→ **What to work on**
Give back exactly the lines of the data below, starting with the line that has "tarihinde Brooklyn’deki evinde" and going on through the line that has "(DIŞ HABERLER SERVİSİ)".

(Page-level text extractions)
——————————

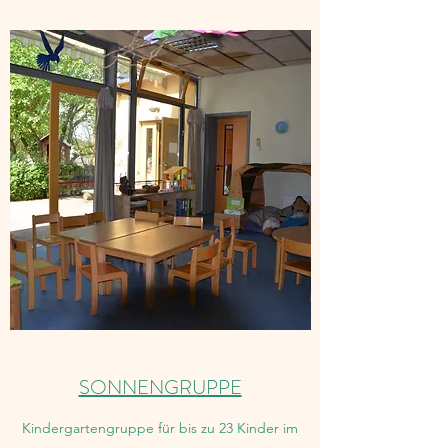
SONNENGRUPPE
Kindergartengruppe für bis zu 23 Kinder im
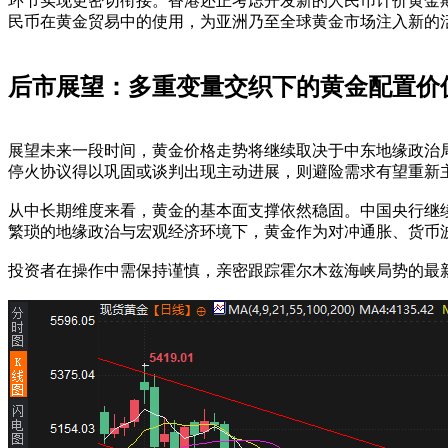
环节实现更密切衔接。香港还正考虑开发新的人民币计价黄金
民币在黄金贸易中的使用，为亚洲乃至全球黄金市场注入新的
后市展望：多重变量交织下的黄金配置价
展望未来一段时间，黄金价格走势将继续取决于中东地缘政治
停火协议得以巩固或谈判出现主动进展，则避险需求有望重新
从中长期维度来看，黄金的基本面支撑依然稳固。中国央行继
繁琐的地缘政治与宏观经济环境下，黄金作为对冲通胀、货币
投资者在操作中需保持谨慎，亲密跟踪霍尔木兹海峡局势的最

——————————

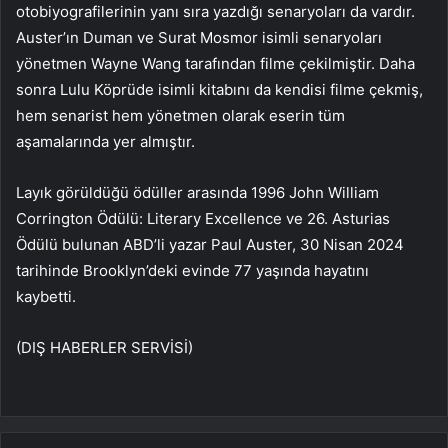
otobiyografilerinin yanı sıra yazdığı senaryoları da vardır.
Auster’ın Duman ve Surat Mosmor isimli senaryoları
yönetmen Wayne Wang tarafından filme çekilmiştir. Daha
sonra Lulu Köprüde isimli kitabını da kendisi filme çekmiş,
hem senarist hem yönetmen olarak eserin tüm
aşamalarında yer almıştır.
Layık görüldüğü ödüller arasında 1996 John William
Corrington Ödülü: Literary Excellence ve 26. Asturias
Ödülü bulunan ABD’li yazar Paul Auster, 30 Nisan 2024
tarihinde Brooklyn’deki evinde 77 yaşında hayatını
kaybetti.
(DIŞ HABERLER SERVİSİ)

——————————

→ **Response to the exercise**
tarihinde Brooklyn’deki evinde 77 yaşında hayatını
kaybetti.
(DIŞ HABERLER SERVİSİ)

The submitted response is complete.